SELECTED PASSAGE:
>>>>>

At age 27, Amelia is Bernarda’s middle child and the tender-hearted peacekeeper of the family. She is particularly close to Martirio and tries to console her in moments of moody discontentment or bouts of illness.
At age 24, Martirio is the second-youngest daughter. She was born sickly and weak, and of all the others, she is the most resigned to a future of unhappiness. Act I reveals that she once received interest from a young man named Enrique Humanes, who sent word to her through a servant girl that he would come for her in the night and take her away against the wishes of her mother. She waited for him all night, but he never came. This disappointment has clearly made her bitter, and when the handsome Pepe el Romano captures the attentions of Angustias and Adela, she embarks on a mission to sabotage both romances. In Act II, La Poncia chides Bernarda for sabotaging Martirio and Enrique Humanes’s romance, thus revealing that a letter telling Enrique not to come on the night of his arranged rendezvous with Martirio was the cause of his failure to show. Bernarda swears that her “blood won’t mingle with the Humanes’ while [she lives]” (191).
At 20 years old, Adela is the youngest, most beautiful, and most hot-headed of the sisters. After her father’s funeral, she defies her mother’s orders of mourning and goes out into the yard wearing a green dress made originally for her birthday, hoping to catch the attention of the men from the funeral party. Although Pepe el Romano originally starts coming to the house in order to court her Angustias—made newly rich by the divided inheritance—he ends up being inexorably drawn to Adela as the true object of his desires. She encourages his attraction by appearing “almost naked at [her] window, and with the light and the window open” (183), and the two embark on an illicit love affair culminating in a passionate liaison in the corral at the play’s climax. Bernarda chases Pepe from the house at gunpoint once Martirio reveals their actions, but he manages to flee into the night unscathed. Martirio leads Adela to believe him killed, driving her to run offstage in despair, lock herself in her room, and hang herself.
Bernarda’s 80-year-old mother suffers from unspecified dementia and is prone to wandering. Bernarda keeps her locked up any time outsiders are near for fear she will embarrass the family. The family often forgets about her or writes her off entirely. When she does manage to escape from her room, she talks fiercely about wanting to find and marry a “beautiful manly man from the shore of the sea.” She is a prisoner of the house just like the other women.
Pepe is “twenty-five years old and the best-looking man around here” (172), according to Magdalena. He captures the admiring attention of all five daughters, but Angustias, Martirio, and Adela, in particular, become so enamored with him that it throws the house into a chaos of jealousy, competition, repressed desires, dashed hopes, defiance, and ultimately transgressive rebellion. He is the most central character driving the play’s plot—his simultaneous aims to possess Angustias’s dowry and Adela’s virtue endow the play with the conflict and action it requires to drive the narrative towards its tragic climax. Lorca, however, makes a key decision to keep Pepe offstage for the play’s entirety. The audience is only permitted access to Pepe’s character through what the female characters say about him. This device of the writing puts the audience in the same position as the women confined to Bernarda’s house: the men of this narrative world are an enticing, curiosity-inducing, but ultimately untouchable element to remain forever just out of scrutiny or reach.

<<<<<

RECORD EXCERPTS:
>>>>>

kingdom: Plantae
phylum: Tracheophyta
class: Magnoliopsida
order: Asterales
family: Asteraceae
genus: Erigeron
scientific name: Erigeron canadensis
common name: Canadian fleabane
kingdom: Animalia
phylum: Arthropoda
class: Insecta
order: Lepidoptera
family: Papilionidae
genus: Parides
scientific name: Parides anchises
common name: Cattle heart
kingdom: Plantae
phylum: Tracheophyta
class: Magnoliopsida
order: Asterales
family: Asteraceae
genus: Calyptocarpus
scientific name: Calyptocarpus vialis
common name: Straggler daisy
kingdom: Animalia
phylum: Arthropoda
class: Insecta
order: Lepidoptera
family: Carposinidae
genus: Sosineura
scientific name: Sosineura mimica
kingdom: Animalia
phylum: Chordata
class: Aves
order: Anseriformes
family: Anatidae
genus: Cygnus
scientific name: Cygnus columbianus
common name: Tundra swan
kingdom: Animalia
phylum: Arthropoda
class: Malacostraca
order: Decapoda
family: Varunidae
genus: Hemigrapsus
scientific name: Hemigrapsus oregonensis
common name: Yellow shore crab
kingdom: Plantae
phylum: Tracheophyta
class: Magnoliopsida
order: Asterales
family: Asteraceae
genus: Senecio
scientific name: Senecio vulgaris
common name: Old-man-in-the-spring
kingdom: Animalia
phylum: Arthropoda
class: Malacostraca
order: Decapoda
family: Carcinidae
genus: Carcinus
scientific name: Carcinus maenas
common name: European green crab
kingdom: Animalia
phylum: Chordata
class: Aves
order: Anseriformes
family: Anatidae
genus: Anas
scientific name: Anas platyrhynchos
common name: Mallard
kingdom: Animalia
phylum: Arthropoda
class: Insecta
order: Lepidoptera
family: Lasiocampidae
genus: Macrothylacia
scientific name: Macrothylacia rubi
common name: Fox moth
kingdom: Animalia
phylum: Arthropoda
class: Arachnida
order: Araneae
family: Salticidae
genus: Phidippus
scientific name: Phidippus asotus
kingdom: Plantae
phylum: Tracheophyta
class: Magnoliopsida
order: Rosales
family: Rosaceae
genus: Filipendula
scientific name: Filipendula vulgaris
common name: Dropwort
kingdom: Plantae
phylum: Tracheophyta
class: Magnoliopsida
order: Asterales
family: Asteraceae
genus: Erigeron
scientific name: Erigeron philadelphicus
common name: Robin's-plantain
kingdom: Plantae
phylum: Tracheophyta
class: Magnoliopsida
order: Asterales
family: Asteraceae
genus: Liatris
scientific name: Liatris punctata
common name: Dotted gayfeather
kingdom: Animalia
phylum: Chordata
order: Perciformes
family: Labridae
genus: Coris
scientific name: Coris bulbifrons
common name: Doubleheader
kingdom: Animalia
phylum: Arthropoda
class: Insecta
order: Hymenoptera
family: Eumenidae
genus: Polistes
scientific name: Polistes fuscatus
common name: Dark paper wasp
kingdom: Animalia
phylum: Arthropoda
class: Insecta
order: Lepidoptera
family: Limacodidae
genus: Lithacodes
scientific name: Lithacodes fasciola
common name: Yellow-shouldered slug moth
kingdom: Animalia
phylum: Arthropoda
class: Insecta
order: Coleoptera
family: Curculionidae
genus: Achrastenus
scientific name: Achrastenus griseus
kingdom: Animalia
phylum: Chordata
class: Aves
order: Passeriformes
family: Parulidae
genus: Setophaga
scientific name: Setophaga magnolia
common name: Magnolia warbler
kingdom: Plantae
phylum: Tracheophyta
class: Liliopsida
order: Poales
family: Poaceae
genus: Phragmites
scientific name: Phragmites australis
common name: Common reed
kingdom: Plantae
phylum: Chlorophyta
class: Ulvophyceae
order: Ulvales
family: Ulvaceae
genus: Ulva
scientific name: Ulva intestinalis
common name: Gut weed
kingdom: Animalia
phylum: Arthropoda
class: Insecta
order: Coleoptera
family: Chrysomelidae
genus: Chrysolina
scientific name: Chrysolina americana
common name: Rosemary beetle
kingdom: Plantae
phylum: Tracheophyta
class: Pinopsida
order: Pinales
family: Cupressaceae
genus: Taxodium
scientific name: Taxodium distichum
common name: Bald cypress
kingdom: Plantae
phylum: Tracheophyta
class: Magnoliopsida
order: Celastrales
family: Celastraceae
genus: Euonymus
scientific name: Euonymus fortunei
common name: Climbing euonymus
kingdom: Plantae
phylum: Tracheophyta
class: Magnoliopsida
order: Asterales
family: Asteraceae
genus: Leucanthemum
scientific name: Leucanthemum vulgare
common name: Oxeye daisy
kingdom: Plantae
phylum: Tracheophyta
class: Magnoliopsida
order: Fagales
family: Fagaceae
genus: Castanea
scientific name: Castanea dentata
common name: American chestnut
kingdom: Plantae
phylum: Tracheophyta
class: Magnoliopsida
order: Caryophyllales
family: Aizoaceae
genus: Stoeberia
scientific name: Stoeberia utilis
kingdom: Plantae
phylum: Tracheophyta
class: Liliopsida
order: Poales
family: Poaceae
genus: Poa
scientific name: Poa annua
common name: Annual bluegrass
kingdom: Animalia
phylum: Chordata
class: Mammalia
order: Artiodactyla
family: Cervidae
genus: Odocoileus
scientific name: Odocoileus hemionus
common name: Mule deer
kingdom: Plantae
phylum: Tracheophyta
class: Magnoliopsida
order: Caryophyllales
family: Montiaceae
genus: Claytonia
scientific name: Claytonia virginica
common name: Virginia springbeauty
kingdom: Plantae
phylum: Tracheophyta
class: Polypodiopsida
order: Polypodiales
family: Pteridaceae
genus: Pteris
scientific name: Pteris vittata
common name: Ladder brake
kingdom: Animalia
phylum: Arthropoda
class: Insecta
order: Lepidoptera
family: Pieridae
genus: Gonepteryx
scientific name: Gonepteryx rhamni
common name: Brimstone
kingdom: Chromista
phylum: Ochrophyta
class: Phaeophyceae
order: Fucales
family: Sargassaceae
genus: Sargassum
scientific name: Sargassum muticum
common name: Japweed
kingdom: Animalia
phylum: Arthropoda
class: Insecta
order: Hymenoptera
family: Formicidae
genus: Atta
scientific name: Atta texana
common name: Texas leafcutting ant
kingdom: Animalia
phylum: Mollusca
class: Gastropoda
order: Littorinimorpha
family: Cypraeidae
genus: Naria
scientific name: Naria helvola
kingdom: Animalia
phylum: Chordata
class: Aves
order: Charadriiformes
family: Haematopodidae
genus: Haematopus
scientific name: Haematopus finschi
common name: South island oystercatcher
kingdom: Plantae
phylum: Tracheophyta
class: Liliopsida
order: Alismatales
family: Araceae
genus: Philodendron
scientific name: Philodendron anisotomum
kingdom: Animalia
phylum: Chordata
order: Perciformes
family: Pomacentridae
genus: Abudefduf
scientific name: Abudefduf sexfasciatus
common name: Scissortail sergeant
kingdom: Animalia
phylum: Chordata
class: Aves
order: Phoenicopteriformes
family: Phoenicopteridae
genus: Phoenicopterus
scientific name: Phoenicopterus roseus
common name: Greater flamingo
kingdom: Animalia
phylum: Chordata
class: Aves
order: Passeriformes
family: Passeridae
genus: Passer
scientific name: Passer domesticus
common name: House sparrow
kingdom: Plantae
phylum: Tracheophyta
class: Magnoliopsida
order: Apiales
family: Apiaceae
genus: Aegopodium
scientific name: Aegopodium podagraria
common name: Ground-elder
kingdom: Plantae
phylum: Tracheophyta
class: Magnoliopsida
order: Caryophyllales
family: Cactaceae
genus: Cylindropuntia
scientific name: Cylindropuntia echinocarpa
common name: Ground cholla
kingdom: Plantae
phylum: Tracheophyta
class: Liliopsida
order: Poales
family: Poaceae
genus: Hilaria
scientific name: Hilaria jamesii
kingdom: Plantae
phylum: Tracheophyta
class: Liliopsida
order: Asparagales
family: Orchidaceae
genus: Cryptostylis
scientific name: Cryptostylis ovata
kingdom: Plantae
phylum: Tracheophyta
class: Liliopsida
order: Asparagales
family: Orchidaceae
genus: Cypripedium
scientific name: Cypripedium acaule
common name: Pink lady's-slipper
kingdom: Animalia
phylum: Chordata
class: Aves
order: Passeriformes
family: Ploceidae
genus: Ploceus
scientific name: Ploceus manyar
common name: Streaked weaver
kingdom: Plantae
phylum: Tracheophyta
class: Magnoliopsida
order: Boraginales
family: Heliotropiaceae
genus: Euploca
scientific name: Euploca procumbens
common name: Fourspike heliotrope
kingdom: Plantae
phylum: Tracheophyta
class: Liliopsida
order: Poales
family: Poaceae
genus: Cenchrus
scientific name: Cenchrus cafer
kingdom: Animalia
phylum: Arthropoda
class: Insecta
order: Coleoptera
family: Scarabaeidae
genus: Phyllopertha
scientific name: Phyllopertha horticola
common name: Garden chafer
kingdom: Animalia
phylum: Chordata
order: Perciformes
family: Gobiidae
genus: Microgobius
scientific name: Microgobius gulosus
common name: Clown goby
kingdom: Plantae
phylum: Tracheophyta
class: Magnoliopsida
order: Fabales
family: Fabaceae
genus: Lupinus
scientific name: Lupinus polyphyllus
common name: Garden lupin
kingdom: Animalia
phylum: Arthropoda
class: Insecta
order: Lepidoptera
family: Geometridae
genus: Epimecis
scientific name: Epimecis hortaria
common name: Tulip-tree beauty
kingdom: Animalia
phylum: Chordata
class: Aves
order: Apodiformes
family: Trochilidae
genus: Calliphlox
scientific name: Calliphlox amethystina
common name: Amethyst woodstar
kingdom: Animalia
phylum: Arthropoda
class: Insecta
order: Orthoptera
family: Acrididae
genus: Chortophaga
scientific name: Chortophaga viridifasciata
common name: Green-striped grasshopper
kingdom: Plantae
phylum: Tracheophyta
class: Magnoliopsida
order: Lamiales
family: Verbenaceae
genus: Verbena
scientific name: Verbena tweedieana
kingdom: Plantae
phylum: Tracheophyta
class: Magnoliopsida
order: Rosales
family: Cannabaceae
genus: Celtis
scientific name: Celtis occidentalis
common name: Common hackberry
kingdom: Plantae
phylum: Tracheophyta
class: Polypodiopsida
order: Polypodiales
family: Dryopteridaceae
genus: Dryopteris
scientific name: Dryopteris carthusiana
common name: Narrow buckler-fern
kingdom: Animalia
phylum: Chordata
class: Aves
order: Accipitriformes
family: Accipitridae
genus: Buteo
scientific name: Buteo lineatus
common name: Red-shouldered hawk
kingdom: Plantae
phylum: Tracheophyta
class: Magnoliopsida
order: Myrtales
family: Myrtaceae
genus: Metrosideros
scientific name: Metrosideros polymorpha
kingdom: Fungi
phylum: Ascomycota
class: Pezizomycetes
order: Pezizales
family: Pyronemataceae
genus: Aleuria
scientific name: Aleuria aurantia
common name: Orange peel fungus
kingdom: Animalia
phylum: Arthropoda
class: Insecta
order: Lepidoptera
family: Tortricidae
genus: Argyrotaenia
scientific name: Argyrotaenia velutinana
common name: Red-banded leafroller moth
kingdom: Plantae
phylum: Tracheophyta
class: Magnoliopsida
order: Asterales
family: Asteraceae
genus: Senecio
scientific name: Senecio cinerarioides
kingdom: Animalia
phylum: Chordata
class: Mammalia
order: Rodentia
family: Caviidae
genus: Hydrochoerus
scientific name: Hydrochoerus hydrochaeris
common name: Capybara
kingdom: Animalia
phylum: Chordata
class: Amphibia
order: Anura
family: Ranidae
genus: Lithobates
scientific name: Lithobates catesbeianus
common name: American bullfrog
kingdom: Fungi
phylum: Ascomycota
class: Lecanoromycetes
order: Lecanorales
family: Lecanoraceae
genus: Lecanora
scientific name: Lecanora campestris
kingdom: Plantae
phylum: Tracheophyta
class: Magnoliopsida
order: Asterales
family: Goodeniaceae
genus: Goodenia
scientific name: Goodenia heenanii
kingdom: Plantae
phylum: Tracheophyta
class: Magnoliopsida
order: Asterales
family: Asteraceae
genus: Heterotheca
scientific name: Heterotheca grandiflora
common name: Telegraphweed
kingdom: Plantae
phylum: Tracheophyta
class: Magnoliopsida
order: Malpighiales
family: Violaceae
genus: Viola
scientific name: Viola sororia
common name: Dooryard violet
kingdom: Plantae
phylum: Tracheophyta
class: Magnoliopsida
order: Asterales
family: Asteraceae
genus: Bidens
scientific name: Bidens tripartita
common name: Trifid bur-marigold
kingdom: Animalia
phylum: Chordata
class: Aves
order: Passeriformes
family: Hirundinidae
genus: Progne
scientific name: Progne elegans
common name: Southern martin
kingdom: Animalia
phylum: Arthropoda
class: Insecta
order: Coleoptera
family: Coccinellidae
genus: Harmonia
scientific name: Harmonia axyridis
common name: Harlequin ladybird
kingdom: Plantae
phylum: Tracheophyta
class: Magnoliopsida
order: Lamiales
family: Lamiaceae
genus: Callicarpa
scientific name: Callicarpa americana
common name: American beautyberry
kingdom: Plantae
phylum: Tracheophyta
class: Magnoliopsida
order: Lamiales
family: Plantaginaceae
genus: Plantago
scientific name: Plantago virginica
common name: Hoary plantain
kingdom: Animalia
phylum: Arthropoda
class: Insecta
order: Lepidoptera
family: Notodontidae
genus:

<<<<<

DIRECTIONS:
1/ According to the character descriptions, what color is the dress Adela wears into the yard after her father's funeral?
2/ Reproduce the stretch of the character descriptions from "At age 27, Amelia" through "bouts of illness.", substituting "mediator" for "peacekeeper".

PROBLEM SOLUTIONS:
1/ Green

2/
At age 27, Amelia is Bernarda’s middle child and the tender-hearted mediator of the family. She is particularly close to Martirio and tries to console her in moments of moody discontentment or bouts of illness.